*DOCUMENT PASSAGE*.
■ ■ ■ ■ ■
When the bipartisan Wellstone-Domenici Mental Health Parity and Addiction Equity Act (MHPAEA) was signed into law in 2008, mental health advocates hoped it would begin bridging the gap between the way that mental health treatments and more “traditional” medical services are provided — particularly by prohibiting different standards for one type of care over the other. Unfortunately, the evidence shows there’s still a long way to go when it comes to making the dream of medical parity a reality.
Time’s new Mayo clinic-sponsored report points out that ADHD, while being increasingly diagnosed and treated in children, has lingering long-term effects on adults and is a strong indicator of co-occurring mental illnesses for both children and adults. But lax insurance requirements, as well as a lack of awareness about the long-term effects of mental illness, have led to a dearth of research regarding the comprehensive effects of what medical professionals tend to dismiss as a childhood behavioral disorder:
It’s not that the condition isn’t being addressed adequately, or that doctors, parents and teachers are not aware of the condition: they certainly are, since education and awareness about ADHD has increased in recent decades, even contributing to a rise in diagnoses… [Dr. Barbaresi of Boston Children’s Hospital and Mayo Clinic] argues, however, that the legacy and long term implications of an ADHD diagnosis haven’t really been considered and studied adequately, since most doctors tend to think of the condition as one that primarily affects children that they tend to outgrow once they reach adulthood. The need for attention is even greater considering that the study also found a connection between ADHD and suicide. While the absolute number of deaths in the adults who still have ADHD is low, the statistical difference is significant: children with ADHD were nearly five times more likely to die from suicide than other people in the study group. [...]
In addition, data from this same group of study participants showed that more than 60% of kids with ADHD have a learning disability and develop at least one additional mental-health problem while they’re still children. Yet insurance companies are reluctant to authorize additional assessments that may detect and treat these conditions. “If a child gets diagnosed with ADHD, we want to do a comprehensive psychological assessment to see if the child has undiagnosed disorders because we know these kids are at risk,” says Barbaresi. “But insurance won’t pay.”
■ ■ ■ ■ ■
*EXTRACTED INFORMATION*.
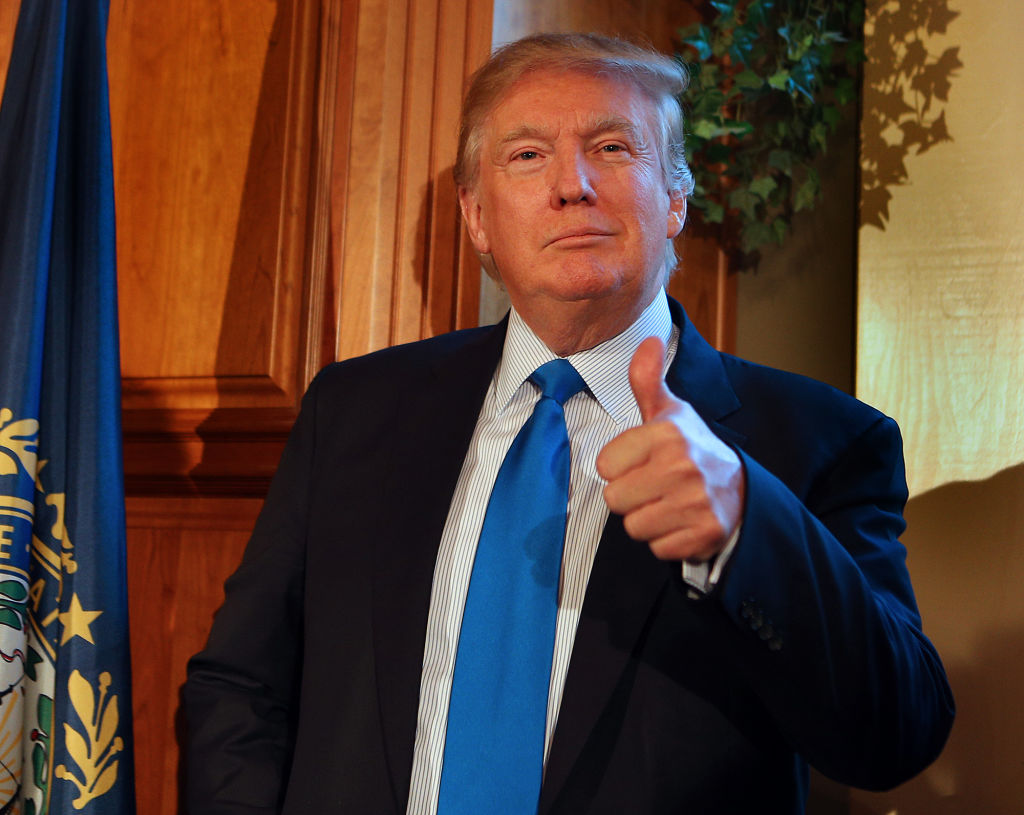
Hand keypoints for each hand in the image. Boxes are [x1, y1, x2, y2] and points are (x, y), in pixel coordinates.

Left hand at [596, 337, 744, 561]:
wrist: (742, 490)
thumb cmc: (693, 449)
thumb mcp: (671, 412)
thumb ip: (648, 380)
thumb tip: (648, 340)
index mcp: (668, 433)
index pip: (604, 465)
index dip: (619, 466)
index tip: (642, 461)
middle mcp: (682, 465)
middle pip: (615, 499)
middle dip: (630, 496)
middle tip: (655, 486)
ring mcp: (696, 501)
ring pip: (634, 526)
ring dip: (647, 520)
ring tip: (668, 503)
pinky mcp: (705, 533)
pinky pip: (658, 548)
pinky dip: (667, 540)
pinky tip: (682, 521)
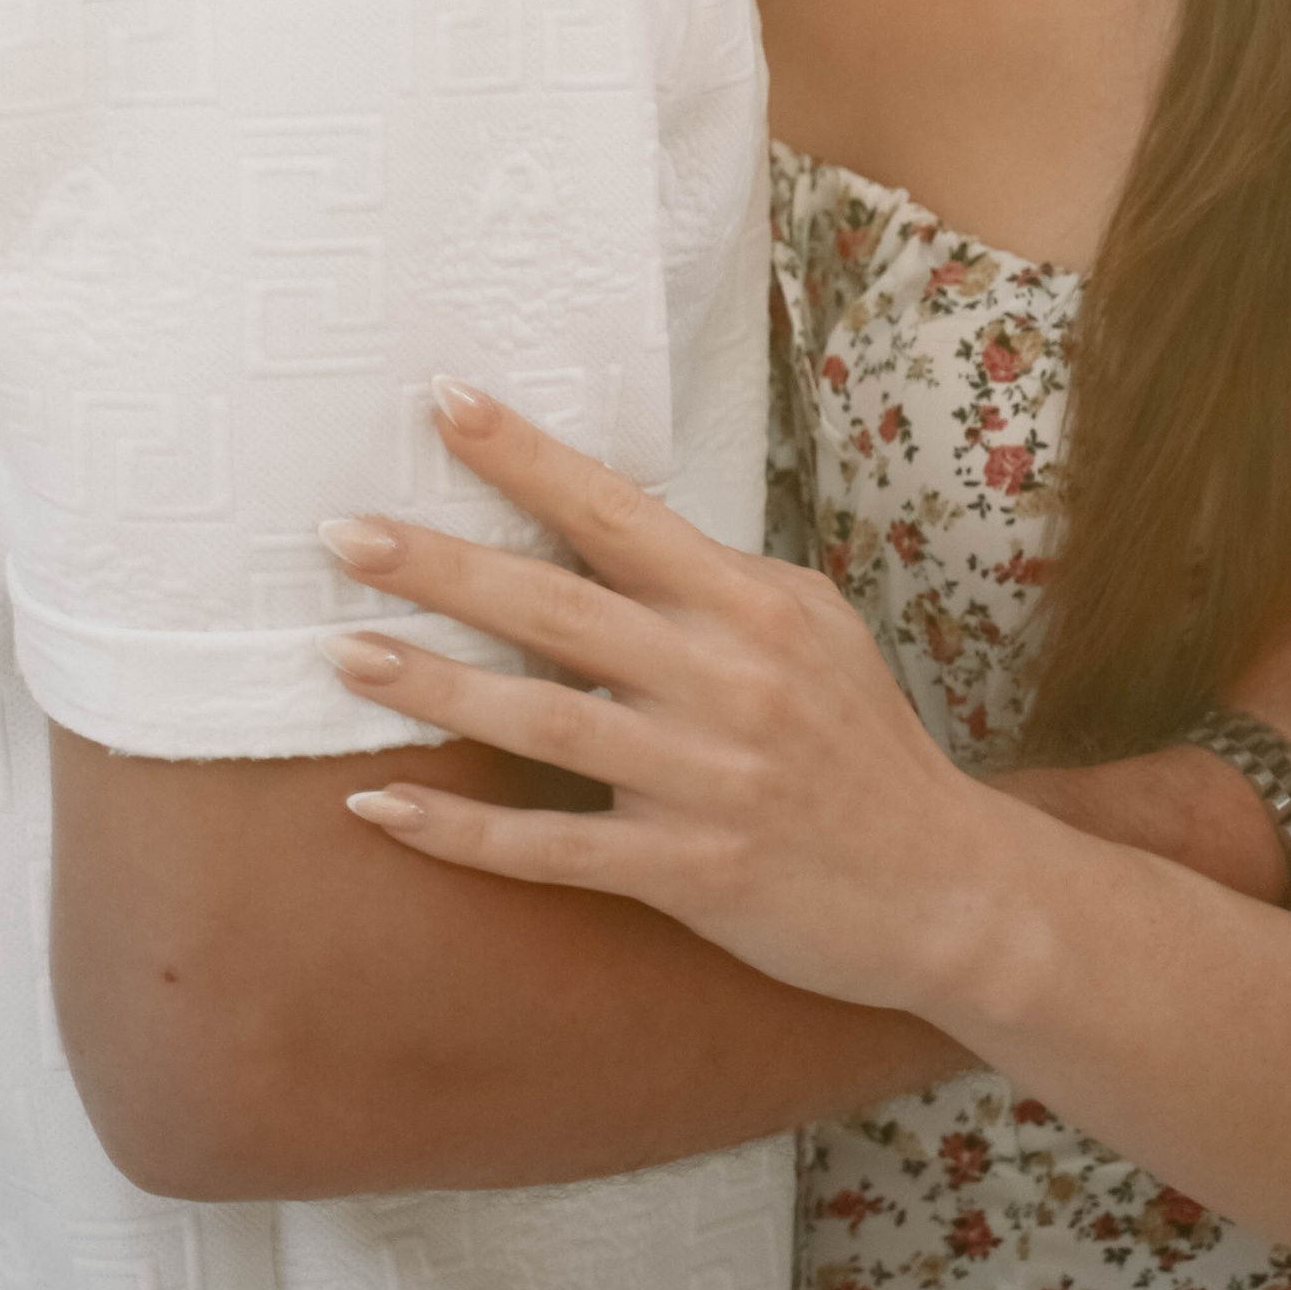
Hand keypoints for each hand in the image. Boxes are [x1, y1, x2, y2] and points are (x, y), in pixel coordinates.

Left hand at [319, 382, 1009, 1011]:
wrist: (946, 888)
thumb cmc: (862, 742)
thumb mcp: (810, 626)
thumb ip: (710, 582)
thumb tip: (602, 528)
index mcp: (748, 604)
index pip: (617, 513)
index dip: (527, 456)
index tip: (443, 401)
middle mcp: (723, 680)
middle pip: (558, 610)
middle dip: (444, 566)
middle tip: (343, 532)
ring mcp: (705, 780)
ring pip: (543, 723)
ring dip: (434, 686)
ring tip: (344, 652)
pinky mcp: (690, 873)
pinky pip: (555, 849)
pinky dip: (461, 833)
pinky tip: (381, 807)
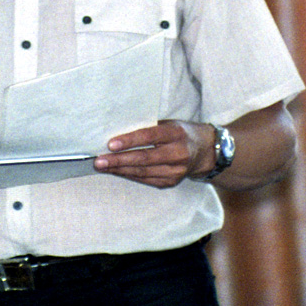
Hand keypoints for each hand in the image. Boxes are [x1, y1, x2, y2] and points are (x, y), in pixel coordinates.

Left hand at [94, 121, 215, 188]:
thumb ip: (149, 126)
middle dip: (118, 160)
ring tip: (102, 166)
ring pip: (143, 172)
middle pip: (144, 158)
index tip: (110, 144)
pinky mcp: (171, 182)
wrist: (206, 151)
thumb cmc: (180, 132)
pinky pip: (146, 180)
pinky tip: (116, 171)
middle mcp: (177, 153)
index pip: (149, 137)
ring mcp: (176, 171)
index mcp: (176, 134)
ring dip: (120, 169)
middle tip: (99, 160)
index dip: (129, 140)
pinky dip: (129, 175)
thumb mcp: (169, 123)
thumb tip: (118, 127)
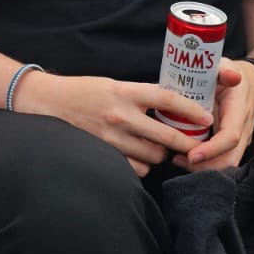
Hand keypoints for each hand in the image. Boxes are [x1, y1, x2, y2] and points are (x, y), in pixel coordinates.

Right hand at [20, 71, 208, 177]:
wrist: (46, 102)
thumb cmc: (82, 91)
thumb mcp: (113, 84)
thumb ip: (139, 95)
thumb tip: (170, 104)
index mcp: (124, 91)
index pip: (167, 99)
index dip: (191, 110)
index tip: (207, 117)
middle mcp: (120, 115)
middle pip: (166, 137)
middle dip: (186, 143)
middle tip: (196, 145)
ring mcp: (111, 137)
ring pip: (153, 156)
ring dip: (161, 154)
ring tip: (159, 148)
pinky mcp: (104, 153)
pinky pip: (135, 168)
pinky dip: (142, 165)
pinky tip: (139, 157)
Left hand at [178, 60, 253, 171]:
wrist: (248, 84)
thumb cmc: (229, 77)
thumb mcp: (225, 68)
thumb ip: (225, 70)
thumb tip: (231, 75)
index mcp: (239, 112)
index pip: (230, 137)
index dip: (212, 149)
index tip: (191, 155)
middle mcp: (242, 130)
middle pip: (228, 158)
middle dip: (204, 165)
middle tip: (177, 160)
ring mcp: (238, 140)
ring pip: (225, 163)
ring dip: (202, 167)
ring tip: (176, 160)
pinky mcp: (230, 144)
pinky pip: (220, 159)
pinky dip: (203, 163)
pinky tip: (182, 158)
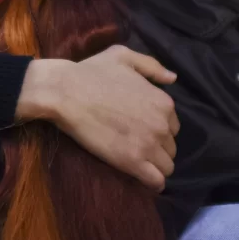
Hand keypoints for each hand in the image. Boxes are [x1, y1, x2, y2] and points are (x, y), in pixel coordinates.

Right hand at [18, 45, 177, 188]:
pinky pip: (156, 181)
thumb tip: (173, 78)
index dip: (158, 129)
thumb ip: (152, 67)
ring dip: (156, 166)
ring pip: (167, 166)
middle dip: (157, 148)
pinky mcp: (132, 162)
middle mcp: (162, 124)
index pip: (173, 126)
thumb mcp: (124, 56)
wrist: (66, 92)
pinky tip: (146, 181)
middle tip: (137, 147)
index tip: (142, 130)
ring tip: (140, 165)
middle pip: (170, 147)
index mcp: (163, 102)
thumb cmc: (91, 72)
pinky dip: (154, 183)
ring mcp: (148, 145)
■ ■ ■ ■ ■
*TASK REQUIREMENTS*.
[1] Do the following statements agree with the article on ADHD and mental health parity? Answer yes or no for each, quoting the words of the article that decide it.
(a) The Mental Health Parity and Addiction Equity Act was signed into law in 2008.
(b) Children with ADHD were nearly three times more likely to die from suicide than others in the study group.
(c) Insurance companies readily authorize additional assessments for children diagnosed with ADHD.
[2] Please carry on the article on ADHD and mental health parity from its last sentence.

*WRITTEN RESPONSES*.
[1]
(a) Yes: "was signed into law in 2008"
(b) No: "children with ADHD were nearly five times more likely to die from suicide than other people in the study group"
(c) No: "insurance companies are reluctant to authorize additional assessments"

[2]
That’s in stark contrast to the way that children are evaluated for other medical conditions, such as diabetes. “We know they’re at risk for developing kidney and eye problems so they’re regularly assessed for those issues. We don’t wait until a child has renal failure or loses his eyesight,” says Barbaresi. “But with childhood ADHD, we can’t get authorization to do these assessments until it’s already happened.”
The Mayo study on ADHD underscores the practical hurdles of enacting true parity between the ways that mental health disorders and more “traditional” medical problems are diagnosed, treated, and even researched. Societal stigmas and decades of traditional medical practice have perpetuated a system in which mental health disorders are considered to be unique, individualistic medical problems — they are not — that ignores the interplay that mental disorders have with other medical conditions, not to mention the physical manifestations of such disorders.
Much of the focus on changing this unacceptable status quo has — justifiably — concentrated on funding and access to mental health care services. For instance, between the Wellstone-Domenici law and Obamacare’s requirement that statewide insurers include mental health coverage as an “essential health benefit,” millions of Americans are expected to gain access to mental services:
That is undoubtedly a step in the right direction. But the mental health benefits that states must provide under Obamacare are left largely to states’ discretion — and there is little reason to expect that states will impose strict requirements on insurers since mental health is still largely considered a form of “specialty” care culturally, if not legally, and private insurance doesn’t tend to cover patients’ out-of-pocket psychiatric costs. Bringing true parity between mental and physical health care necessitates a paradigm shift in the very culture of how such conditions are analyzed, approached, and treated, in addition to stricter insurer requirements for providing comprehensive care.
Armed with more data from longitudinal studies about the long-term effects and complex interactions of mental health problems — such as the Mayo ADHD study — health care professionals could substantially improve the lives of millions of Americans, and help eliminate a dangerous medical inequality and stigma in the process.